— PROVIDED RECORDS —
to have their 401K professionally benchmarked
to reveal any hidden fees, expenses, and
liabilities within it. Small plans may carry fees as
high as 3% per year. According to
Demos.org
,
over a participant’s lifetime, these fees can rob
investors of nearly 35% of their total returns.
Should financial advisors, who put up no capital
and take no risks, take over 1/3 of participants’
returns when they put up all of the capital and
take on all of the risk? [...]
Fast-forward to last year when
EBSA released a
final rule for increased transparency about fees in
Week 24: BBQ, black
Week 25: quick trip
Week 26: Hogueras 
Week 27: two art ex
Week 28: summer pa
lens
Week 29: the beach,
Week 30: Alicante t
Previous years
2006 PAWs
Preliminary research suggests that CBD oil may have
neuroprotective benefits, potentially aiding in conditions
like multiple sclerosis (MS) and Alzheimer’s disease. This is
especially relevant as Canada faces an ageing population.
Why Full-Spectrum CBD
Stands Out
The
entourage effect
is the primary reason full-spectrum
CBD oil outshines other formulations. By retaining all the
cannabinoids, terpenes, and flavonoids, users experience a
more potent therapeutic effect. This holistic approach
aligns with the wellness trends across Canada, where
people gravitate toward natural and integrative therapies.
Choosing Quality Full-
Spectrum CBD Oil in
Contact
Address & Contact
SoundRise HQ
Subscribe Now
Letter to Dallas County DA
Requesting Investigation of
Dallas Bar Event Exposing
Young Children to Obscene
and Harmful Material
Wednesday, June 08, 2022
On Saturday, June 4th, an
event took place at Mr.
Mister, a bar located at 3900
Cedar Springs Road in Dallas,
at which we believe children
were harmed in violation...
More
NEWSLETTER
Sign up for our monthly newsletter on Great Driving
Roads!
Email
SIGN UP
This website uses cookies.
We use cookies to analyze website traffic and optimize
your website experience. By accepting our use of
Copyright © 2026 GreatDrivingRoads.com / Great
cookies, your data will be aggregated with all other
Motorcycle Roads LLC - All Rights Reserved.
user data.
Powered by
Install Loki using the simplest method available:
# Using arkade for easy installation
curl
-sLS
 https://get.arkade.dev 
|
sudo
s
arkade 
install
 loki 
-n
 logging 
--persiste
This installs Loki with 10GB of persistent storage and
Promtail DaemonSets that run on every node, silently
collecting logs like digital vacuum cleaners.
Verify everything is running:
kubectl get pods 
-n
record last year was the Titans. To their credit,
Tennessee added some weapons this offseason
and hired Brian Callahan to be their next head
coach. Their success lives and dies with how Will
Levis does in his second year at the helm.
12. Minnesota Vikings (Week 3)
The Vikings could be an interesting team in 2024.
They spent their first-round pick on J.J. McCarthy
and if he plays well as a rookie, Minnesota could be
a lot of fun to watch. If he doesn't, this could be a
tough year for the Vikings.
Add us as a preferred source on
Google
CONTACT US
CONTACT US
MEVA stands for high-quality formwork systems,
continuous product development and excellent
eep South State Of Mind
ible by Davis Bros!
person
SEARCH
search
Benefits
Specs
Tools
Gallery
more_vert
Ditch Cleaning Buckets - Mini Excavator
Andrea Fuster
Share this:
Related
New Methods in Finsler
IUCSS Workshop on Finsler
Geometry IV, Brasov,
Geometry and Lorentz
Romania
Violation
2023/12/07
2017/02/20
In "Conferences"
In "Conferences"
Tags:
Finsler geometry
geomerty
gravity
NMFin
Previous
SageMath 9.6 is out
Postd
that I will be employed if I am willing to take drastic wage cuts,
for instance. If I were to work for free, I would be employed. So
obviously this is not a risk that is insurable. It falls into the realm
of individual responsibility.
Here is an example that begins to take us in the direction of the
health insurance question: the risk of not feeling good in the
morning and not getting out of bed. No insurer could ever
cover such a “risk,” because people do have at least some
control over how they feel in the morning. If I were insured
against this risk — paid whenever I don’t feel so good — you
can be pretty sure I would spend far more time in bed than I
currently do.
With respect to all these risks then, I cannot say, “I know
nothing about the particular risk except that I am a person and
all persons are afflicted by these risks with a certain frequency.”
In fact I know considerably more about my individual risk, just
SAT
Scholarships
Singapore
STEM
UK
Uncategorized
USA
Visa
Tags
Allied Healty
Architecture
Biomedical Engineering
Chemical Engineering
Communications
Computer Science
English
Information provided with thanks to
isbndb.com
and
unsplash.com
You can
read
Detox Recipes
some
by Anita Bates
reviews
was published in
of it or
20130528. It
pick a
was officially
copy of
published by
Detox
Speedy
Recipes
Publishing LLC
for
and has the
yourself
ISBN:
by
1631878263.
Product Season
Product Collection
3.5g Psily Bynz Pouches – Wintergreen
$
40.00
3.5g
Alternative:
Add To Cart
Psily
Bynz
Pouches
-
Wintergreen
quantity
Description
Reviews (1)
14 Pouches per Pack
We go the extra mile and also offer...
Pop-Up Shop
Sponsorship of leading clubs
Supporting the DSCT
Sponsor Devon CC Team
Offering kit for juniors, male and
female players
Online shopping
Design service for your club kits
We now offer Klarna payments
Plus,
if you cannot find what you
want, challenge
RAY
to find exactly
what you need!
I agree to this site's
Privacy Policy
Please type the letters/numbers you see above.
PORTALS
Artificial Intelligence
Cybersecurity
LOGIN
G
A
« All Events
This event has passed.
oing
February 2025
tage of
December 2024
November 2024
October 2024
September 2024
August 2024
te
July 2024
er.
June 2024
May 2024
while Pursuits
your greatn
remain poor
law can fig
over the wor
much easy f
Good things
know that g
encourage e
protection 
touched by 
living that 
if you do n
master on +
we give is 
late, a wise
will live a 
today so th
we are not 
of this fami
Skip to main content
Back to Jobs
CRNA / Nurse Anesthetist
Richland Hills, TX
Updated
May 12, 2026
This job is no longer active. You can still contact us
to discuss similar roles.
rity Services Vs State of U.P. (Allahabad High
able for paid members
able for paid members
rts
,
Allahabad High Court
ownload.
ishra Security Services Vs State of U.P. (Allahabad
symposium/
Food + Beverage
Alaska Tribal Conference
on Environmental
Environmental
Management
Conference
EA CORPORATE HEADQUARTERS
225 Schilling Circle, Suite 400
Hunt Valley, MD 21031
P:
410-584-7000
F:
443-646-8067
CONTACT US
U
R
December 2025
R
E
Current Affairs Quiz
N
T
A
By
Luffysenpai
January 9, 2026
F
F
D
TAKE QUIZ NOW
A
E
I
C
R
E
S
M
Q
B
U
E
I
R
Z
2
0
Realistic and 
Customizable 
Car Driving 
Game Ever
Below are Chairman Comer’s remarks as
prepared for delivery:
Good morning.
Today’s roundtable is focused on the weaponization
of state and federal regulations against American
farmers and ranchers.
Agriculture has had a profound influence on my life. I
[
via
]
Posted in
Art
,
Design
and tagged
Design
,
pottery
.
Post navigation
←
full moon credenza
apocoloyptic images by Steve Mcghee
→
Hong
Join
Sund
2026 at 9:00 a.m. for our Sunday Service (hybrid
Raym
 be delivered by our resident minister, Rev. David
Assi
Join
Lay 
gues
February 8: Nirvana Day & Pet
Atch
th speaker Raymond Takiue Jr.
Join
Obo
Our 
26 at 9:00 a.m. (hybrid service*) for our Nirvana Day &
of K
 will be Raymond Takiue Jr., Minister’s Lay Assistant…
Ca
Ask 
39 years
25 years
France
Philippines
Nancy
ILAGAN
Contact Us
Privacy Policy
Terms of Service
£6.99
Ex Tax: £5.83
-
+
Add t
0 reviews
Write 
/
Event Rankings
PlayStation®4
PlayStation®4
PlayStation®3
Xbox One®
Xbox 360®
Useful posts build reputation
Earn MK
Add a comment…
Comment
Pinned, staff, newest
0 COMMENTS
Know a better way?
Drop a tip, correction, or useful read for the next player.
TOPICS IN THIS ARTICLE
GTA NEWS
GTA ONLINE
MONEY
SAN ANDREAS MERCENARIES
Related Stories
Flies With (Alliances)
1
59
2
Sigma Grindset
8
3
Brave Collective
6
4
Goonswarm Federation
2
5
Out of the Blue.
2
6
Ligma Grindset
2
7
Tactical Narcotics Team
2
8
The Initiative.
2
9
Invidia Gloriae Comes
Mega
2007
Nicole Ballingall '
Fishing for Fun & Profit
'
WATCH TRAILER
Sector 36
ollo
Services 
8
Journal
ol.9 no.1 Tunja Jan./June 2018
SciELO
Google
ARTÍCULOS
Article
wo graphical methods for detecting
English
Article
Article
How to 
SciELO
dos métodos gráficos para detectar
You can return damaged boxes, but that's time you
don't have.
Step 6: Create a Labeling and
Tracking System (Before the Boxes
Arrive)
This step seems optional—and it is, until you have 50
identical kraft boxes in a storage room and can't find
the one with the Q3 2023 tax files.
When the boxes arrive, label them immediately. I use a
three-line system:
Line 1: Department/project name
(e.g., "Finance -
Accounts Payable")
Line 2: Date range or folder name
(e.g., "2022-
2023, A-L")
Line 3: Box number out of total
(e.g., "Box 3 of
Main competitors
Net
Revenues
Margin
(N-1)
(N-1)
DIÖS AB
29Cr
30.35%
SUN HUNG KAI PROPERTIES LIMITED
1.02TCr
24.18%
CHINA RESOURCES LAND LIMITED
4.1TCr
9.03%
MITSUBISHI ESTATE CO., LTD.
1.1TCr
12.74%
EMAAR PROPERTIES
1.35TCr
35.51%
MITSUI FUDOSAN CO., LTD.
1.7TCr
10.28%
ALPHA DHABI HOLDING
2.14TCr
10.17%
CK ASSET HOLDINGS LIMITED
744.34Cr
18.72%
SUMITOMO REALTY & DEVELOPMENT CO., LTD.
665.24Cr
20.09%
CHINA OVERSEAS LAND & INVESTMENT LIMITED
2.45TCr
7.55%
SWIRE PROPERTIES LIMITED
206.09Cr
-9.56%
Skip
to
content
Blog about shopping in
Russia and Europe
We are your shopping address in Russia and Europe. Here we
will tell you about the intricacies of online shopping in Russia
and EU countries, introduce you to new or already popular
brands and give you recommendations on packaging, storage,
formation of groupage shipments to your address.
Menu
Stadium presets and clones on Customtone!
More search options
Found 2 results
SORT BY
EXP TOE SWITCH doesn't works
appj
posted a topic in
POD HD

— TO DO —
Starting with the first line of the listing and going on through the line containing "investors of nearly", rewrite those lines with "fees" replaced by "charges" wherever it appears. Leave everything else unchanged.

— EXERCISE OUTPUT —
to have their 401K professionally benchmarked
to reveal any hidden charges, expenses, and
liabilities within it. Small plans may carry charges as
high as 3% per year. According to
Demos.org
,
over a participant’s lifetime, these charges can rob
investors of nearly 35% of their total returns.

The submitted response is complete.